La comparaison montre pourtant une différence. Les amants à distance sont plus jaloux. « Les partenaires disjoints s’inquiètent plus des affaires de l’autre. » En moyenne, un amour à distance dure trois ans, après les couples emménagent ensemble ou se séparent. Le moment clé d’une relation à distance est, en effet, le revoir. Après un, deux, trois ans les personnes ne sont plus les mêmes. Peter Wendl parlent d’un « effet de Noël » car la situation ressemble à des visites familiales pour les fêtes de la fin d’année. Pour transgresser la séparation il faut au moins autant de temps que celle ci a duré. Il faut s’habituer de nouveau à sentir et toucher l’autre. A l’euphorie suit presque inévitablement le constat : « Je ne te reconnais plus. » Les amants se sont détachés peu à peu l’un de l’autre. Le défi est de se redécouvrir.

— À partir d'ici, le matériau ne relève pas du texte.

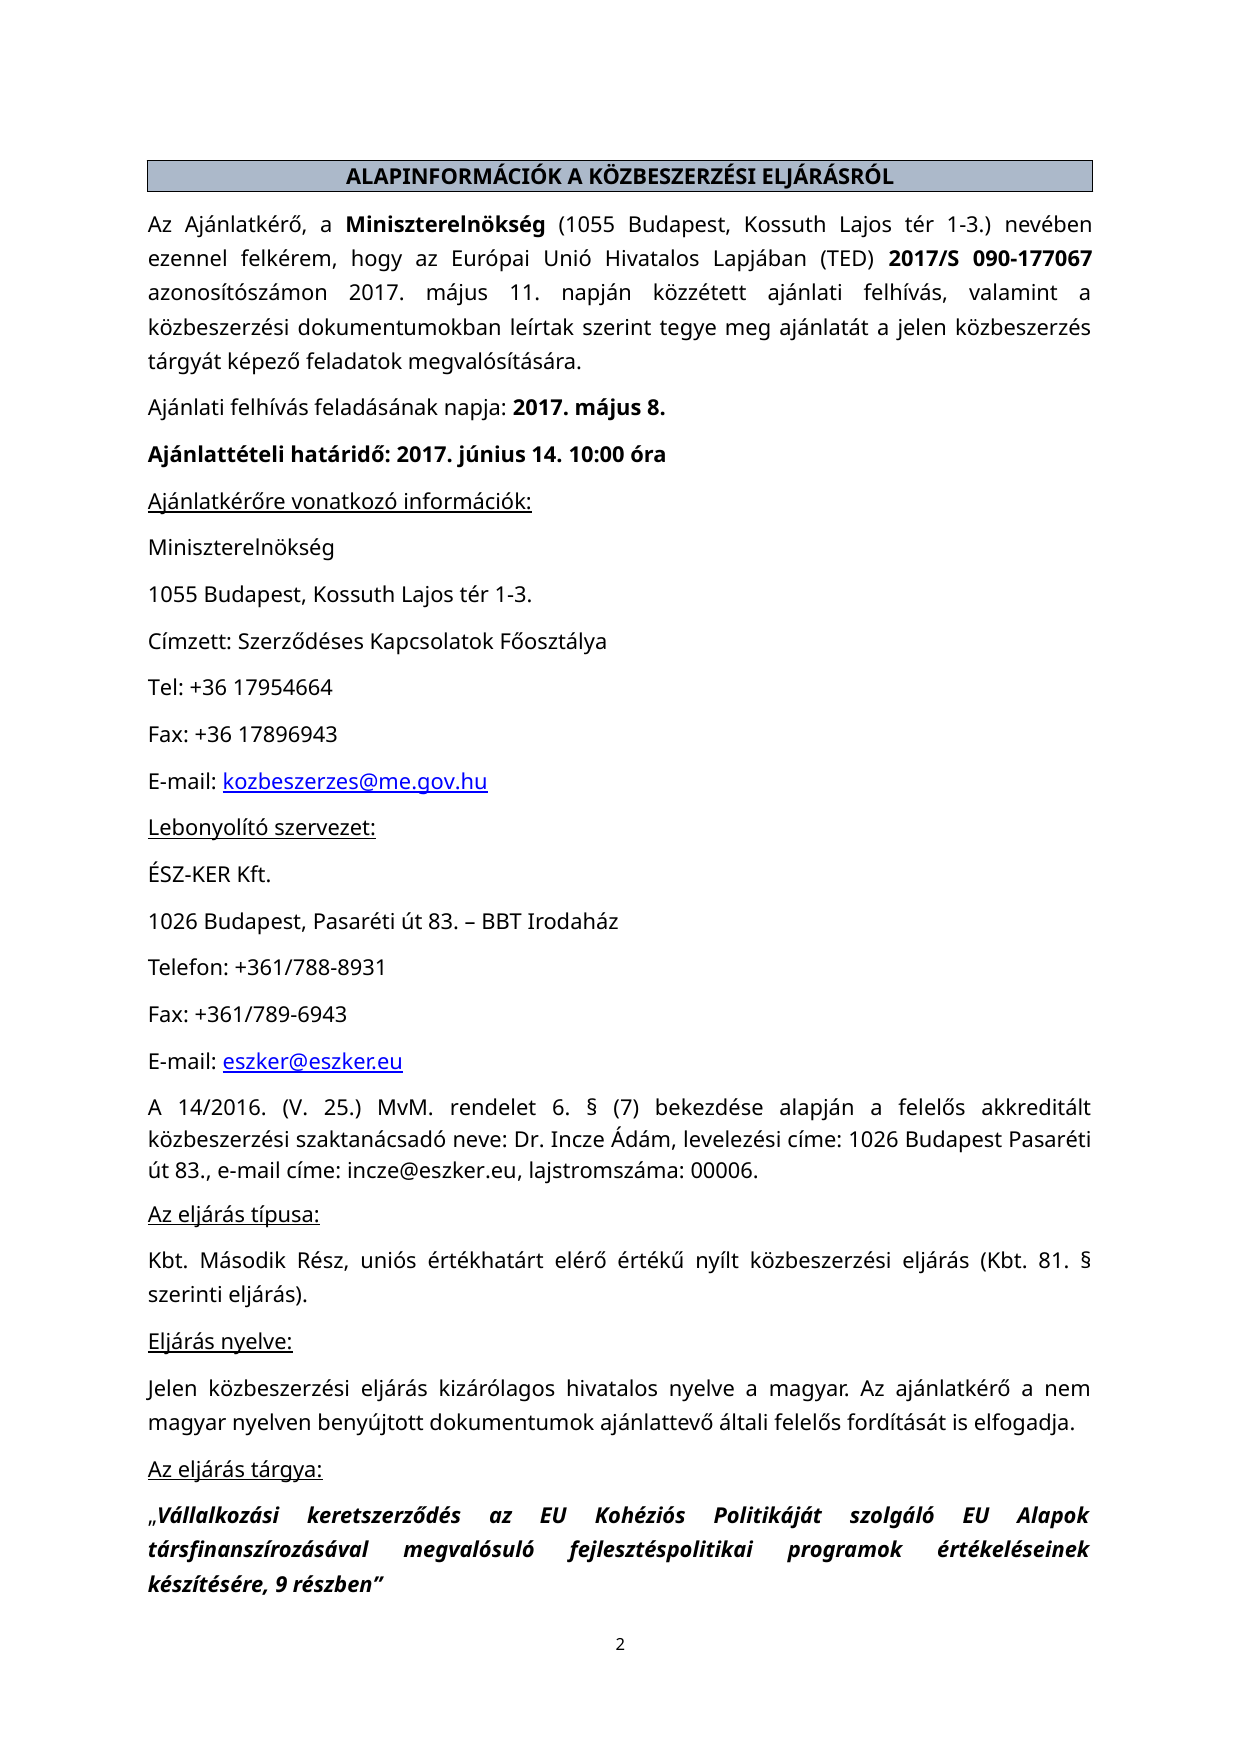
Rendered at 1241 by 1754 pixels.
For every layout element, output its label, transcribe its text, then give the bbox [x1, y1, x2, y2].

Sophie et Bernard ne veulent pas passer plus de deux ans aussi loin l’un de l’autre. « Chaque nuit un côté du lit reste vide. Ça ne doit pas s’éterniser », dit Sophie. Mais qui va rejoindre qui ? Ils n’ont pas encore trouvé la solution.
Par téléphone, affirment les deux, la discussion sur ce type de question n’est simplement pas possible.